To extend the monorepo with a new library:

```bash

# Create a new crate folder

cargo new --lib crates/uv-example

```

Then update the root [`Cargo.toml`](https://github.com/astral-sh/uv/blob/main/Cargo.toml) to include it in the workspace dependencies:

```toml
[workspace.dependencies]
uv-example = { version = "0.0.27", path = "crates/uv-example" }

```

Sub‑crates can then reference it via:

```toml
[dependencies]
uv-example = { workspace = true }

```

*Source:* Workspace configuration – [[`Cargo.toml`](https://github.com/astral-sh/uv/blob/main/Cargo.toml)](https://github.com/astral-sh/uv/blob/main/Cargo.toml) lines 18‑79.

## Summary

- The **uv monorepo structure** relies on a single Cargo workspace defined in the root [`Cargo.toml`](https://github.com/astral-sh/uv/blob/main/Cargo.toml) with `members = ["crates/*"]`.
- Approximately **70 internal crates** live under `crates/`, organized by domain (resolution, distribution, Python handling, platform abstractions).
- **Unified versioning** and **shared dependencies** are managed through `[workspace.package]` and `[workspace.dependencies]`, ensuring all crates stay synchronized at version `0.0.27`.
- **Feature flags** like `performance` and `self-update` are coordinated at the workspace level and propagated to individual crates.
- The `uv` crate serves as the main library entry point, while `uv-cli` provides the binary executable.

## Frequently Asked Questions

### How many crates are in the uv monorepo?

The uv repository contains approximately **70 internal crates** managed under a single Cargo workspace. These crates are defined in the `[workspace.dependencies]` table of the root [`Cargo.toml`](https://github.com/astral-sh/uv/blob/main/Cargo.toml) and physically reside in the `crates/` directory.

### What is the purpose of the crates/ directory in uv?
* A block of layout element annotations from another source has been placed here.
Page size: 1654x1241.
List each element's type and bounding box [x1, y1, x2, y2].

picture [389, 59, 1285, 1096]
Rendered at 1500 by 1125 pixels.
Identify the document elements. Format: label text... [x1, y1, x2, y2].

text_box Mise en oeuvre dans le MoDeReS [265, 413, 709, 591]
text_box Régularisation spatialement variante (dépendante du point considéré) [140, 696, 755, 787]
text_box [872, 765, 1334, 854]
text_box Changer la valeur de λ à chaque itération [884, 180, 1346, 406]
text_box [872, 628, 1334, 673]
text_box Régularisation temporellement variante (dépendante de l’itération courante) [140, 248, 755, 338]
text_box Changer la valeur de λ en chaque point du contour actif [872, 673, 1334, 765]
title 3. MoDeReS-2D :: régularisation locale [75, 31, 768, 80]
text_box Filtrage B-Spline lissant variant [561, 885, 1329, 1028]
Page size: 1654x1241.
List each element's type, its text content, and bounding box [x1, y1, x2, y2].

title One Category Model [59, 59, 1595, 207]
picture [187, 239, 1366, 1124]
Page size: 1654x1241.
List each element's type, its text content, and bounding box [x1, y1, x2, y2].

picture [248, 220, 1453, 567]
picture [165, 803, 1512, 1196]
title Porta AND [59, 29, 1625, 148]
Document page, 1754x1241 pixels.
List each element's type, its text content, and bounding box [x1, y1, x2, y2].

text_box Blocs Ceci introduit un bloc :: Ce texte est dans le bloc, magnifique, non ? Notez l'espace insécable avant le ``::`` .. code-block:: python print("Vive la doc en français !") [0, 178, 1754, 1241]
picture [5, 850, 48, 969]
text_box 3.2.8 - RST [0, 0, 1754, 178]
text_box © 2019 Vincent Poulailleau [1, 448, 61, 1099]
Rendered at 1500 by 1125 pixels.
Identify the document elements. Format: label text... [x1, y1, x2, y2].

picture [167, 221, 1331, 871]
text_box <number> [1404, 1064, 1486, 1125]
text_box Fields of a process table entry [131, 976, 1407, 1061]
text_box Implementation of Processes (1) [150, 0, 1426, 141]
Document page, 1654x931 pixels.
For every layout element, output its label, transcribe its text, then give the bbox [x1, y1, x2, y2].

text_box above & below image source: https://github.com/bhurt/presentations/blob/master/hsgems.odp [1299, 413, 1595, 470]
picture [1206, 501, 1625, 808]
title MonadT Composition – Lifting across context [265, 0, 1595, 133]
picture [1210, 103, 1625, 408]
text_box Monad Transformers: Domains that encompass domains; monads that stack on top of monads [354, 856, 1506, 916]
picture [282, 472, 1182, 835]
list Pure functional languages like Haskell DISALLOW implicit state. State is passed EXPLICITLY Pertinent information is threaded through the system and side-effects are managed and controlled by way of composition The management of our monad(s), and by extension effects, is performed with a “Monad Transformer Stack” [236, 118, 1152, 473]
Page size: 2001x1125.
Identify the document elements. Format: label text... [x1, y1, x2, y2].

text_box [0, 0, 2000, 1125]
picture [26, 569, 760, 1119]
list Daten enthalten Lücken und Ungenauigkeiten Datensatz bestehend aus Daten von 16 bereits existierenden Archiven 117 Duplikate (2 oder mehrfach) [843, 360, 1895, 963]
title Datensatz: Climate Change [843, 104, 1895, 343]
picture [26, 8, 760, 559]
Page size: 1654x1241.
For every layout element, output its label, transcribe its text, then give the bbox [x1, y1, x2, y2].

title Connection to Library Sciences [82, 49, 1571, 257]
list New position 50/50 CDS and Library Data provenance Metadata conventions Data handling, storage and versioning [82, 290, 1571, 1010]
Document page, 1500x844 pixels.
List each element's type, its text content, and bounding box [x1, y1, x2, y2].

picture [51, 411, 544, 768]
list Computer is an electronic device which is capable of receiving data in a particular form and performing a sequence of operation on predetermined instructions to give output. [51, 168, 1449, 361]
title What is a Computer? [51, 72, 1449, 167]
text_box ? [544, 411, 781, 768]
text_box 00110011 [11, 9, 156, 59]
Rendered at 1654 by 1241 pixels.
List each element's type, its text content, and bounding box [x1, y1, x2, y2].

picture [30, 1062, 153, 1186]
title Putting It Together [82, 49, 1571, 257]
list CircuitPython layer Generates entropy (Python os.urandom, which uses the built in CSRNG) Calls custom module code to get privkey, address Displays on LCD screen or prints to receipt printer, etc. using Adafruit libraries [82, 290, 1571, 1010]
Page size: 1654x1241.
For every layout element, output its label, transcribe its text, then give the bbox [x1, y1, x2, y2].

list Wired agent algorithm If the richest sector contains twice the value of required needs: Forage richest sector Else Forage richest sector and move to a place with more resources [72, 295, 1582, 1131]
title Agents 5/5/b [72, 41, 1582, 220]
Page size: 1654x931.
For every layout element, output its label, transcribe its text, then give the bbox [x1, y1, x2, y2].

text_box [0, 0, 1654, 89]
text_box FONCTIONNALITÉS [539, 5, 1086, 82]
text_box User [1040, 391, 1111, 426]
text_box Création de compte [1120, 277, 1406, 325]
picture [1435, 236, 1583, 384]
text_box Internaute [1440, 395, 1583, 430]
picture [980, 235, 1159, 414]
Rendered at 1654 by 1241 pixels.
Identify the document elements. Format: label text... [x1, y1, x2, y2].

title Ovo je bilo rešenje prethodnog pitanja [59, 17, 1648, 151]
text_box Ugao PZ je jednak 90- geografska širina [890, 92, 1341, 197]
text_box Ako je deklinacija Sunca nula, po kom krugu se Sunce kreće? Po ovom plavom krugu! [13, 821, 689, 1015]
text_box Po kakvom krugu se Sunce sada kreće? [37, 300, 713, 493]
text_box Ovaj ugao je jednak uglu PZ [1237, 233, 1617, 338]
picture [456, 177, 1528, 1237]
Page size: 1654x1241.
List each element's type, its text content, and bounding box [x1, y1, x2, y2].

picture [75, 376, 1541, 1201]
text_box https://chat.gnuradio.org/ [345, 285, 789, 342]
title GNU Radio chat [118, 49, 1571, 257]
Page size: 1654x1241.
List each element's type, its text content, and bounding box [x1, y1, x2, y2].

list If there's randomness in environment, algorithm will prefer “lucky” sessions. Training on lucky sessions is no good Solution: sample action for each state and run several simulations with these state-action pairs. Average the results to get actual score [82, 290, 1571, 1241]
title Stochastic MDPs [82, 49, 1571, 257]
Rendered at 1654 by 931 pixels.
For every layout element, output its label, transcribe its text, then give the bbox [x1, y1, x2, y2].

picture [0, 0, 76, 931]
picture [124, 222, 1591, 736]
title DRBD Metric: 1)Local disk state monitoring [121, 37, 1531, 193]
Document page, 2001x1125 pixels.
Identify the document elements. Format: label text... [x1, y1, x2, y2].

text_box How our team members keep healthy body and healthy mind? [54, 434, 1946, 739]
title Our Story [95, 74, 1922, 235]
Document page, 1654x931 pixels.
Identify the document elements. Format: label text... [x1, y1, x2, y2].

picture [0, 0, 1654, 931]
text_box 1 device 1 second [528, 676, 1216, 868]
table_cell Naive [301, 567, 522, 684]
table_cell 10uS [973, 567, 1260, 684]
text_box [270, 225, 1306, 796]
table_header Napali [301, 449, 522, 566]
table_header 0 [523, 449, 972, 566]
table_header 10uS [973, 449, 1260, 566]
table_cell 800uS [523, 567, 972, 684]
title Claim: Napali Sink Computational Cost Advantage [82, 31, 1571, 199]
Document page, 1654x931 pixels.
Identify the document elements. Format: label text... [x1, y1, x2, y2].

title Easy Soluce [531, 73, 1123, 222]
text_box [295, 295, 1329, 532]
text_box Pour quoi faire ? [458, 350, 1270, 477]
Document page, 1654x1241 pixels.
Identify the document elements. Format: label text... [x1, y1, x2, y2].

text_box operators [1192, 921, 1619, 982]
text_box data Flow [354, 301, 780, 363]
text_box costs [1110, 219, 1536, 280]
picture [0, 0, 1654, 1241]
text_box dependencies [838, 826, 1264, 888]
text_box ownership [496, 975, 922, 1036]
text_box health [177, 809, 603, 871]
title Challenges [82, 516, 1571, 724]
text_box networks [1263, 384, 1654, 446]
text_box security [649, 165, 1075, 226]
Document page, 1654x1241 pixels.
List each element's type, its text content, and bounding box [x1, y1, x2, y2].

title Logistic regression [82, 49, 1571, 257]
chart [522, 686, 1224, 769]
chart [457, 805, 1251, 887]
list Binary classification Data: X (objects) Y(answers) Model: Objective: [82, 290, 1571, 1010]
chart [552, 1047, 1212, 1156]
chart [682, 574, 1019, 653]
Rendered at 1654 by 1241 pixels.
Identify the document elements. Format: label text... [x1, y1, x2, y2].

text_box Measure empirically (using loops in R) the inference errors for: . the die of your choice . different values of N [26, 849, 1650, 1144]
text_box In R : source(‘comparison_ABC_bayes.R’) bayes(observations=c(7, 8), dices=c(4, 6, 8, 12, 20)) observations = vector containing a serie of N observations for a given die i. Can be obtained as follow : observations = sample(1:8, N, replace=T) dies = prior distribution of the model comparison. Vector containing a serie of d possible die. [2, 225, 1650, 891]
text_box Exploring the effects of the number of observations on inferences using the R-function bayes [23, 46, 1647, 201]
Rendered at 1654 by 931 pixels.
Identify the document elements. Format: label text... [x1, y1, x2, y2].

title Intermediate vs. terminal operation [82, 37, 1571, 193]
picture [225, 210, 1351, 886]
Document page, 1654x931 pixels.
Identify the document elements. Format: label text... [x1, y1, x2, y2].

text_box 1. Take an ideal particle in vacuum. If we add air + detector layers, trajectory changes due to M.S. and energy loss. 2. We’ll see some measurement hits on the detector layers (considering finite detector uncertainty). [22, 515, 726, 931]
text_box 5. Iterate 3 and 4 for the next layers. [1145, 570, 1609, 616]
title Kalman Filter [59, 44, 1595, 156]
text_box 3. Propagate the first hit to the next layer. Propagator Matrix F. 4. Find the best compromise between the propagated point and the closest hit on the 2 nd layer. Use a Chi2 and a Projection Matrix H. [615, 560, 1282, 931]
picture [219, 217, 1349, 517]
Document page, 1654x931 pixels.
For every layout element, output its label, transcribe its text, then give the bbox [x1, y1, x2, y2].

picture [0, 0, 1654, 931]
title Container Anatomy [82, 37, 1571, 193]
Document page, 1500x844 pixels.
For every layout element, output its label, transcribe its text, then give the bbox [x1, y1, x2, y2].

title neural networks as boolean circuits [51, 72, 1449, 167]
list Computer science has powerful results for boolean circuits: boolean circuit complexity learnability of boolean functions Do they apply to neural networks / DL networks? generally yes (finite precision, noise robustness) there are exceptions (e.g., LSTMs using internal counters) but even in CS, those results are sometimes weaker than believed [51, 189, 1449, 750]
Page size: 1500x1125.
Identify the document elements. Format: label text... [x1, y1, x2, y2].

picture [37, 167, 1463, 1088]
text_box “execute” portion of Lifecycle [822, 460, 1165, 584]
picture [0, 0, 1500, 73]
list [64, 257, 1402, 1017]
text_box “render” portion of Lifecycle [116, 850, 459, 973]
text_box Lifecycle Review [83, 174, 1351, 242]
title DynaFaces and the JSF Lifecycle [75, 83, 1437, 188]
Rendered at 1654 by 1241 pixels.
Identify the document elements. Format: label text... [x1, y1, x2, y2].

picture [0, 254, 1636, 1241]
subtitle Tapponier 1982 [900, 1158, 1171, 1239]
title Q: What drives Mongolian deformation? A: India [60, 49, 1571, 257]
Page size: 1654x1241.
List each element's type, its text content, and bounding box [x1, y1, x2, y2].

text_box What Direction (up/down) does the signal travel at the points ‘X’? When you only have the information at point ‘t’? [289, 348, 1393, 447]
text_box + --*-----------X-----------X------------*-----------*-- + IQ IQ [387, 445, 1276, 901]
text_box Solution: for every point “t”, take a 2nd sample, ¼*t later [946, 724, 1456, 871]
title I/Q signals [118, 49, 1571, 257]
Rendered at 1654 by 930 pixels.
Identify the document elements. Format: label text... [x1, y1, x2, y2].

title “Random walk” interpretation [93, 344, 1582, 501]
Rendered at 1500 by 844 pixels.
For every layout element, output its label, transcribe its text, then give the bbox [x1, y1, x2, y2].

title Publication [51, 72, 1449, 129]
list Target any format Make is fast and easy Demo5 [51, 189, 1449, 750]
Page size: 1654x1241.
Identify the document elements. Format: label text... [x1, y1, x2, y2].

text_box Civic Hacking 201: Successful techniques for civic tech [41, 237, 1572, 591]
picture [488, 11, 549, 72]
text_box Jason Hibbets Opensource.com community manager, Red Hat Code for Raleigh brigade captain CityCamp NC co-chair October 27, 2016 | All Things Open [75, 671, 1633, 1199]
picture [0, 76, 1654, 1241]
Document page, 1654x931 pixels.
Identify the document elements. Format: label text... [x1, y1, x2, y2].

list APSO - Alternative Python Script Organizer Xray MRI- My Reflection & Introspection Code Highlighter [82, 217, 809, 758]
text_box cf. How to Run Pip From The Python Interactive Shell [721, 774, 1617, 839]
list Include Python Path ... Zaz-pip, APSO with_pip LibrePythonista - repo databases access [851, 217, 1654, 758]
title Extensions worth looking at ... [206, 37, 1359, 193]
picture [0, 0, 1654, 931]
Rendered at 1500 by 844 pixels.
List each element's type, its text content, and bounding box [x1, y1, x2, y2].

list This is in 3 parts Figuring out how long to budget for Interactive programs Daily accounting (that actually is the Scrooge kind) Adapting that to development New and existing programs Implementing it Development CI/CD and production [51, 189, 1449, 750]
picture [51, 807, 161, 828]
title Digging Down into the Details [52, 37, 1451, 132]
The `crates/` directory houses all production code in the uv monorepo structure. Each subdirectory represents an individual Rust crate with a specific responsibility—such as `uv-resolver` for dependency resolution or `uv-python` for interpreter management—allowing the project to maintain modularity while sharing a unified build configuration.

### How does uv manage dependencies across its monorepo crates?

uv uses **workspace-level dependency management** via the `[workspace.dependencies]` table in the root [`Cargo.toml`](https://github.com/astral-sh/uv/blob/main/Cargo.toml). All internal crates reference dependencies using `{ workspace = true }`, which ensures they use the same version (currently `0.0.27` for most internal crates) and stay synchronized during updates.

### Can I use individual uv crates in my own Rust project?

Yes, you can depend on specific uv crates or the main `uv` library by adding them to your [`Cargo.toml`](https://github.com/astral-sh/uv/blob/main/Cargo.toml) with the desired features. For example, you can import `uv-resolver` for Python dependency resolution logic or `uv-python` for interpreter discovery, though you should check each crate's public API stability as uv is rapidly evolving.